Biography
I study histories of migration, gender, racialization, and nation-state formation. My research has primarily focused on modern Jewish identity formation in the United States and Mandate Palestine in the 19th and 20th centuries. My recent studies have increasingly concentrated on urban history and the history of early social work in the Progressive Era (1880-1920).

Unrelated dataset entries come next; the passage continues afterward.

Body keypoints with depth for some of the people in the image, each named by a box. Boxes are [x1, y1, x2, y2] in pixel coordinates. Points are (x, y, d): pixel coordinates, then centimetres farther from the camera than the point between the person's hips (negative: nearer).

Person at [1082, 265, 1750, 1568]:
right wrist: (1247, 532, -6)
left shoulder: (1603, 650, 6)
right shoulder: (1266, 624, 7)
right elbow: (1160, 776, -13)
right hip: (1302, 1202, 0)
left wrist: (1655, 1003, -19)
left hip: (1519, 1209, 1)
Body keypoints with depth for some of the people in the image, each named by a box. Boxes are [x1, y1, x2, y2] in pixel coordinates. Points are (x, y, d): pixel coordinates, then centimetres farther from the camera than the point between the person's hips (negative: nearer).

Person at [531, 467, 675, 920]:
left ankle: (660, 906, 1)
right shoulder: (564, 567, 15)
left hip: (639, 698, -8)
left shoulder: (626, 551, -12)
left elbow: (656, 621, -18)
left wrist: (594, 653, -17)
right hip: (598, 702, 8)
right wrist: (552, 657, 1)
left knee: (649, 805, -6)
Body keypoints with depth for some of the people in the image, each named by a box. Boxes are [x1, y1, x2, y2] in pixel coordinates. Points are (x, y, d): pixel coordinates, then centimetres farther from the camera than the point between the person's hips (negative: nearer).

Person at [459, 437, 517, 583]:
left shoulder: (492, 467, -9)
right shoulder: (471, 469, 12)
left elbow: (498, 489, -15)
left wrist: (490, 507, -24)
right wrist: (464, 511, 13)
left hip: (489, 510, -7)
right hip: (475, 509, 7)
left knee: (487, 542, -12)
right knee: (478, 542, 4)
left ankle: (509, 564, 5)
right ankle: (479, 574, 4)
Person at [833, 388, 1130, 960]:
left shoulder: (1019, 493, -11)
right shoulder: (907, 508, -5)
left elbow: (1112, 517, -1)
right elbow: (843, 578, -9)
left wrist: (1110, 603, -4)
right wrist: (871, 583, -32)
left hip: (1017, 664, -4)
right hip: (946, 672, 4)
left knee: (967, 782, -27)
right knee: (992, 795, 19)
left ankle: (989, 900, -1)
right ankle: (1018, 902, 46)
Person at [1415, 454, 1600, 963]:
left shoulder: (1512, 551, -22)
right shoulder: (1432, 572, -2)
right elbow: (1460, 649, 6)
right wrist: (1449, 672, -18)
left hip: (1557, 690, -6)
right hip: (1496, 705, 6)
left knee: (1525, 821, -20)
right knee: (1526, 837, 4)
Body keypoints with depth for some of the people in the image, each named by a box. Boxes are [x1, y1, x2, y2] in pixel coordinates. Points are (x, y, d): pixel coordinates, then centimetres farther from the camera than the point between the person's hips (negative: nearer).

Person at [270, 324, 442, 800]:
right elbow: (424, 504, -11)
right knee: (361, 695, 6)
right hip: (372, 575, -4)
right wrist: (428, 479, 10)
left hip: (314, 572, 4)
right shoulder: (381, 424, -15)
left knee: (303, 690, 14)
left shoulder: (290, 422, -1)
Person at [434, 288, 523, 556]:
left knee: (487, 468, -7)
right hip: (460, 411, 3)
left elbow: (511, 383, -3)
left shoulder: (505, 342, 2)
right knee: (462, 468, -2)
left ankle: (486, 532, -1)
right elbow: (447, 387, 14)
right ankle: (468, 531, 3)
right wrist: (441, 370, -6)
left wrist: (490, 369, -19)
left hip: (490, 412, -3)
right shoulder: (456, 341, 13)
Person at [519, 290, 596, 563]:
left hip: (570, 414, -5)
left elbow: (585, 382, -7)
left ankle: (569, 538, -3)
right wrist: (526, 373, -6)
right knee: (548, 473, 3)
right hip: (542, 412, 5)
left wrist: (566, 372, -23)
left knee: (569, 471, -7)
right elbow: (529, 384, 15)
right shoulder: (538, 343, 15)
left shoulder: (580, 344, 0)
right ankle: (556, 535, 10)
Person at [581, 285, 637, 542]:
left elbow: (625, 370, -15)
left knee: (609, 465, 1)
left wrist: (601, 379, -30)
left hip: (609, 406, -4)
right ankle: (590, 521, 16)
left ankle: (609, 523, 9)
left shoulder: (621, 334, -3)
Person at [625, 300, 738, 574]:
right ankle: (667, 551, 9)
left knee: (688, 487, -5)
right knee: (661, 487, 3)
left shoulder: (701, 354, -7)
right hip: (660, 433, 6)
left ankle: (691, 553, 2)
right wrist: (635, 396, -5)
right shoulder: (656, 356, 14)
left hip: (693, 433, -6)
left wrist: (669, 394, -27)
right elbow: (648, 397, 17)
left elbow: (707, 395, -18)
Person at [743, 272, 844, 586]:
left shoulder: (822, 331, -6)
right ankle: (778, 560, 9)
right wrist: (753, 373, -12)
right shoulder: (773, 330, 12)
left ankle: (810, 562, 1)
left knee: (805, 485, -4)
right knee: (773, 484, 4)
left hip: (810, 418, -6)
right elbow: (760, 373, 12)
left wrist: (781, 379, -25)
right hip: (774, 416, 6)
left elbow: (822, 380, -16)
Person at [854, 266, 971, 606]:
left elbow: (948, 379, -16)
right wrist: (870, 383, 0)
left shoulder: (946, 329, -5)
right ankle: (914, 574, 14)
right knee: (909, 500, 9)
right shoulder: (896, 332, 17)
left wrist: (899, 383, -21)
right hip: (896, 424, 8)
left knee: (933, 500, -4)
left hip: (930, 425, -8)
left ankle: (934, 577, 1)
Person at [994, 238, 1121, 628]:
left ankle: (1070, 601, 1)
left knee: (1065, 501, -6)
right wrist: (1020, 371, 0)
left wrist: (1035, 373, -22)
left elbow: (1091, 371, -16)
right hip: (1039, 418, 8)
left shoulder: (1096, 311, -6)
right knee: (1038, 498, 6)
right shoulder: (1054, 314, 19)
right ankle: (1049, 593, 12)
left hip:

I am developing a dissertation project on the untold spatial and social history of the relations between Jews—particularly Jewish women—in the Progressive era maternalist Settlement House movement from its rise in 1880 to its demise in the 1930s. Through urban spatial ordering and the management of the body, Jewish settlement houses produced and reproduced Jewish claims to American citizenship, whiteness, property, and propriety and established internal Jewish hierarchies in-line with the racial and gender categories of the state during a critical moment in Jewish and American history. My MA paper used oral histories to explore relations between Jewish women within the Jewish Settlement House of the Council of Jewish Women (CJW) in Seattle, WA. My most recent research project takes a digital history approach to map this “Jewish Settlement House movement.”
I believe history is a powerful tool for connecting me to the needs of my community, understanding relationships to power, and denaturalizing present hierarchies and seemingly “self-apparent” systems of knowledge. I serve UW students and community members, and I welcome requests for insight, support, or advocacy.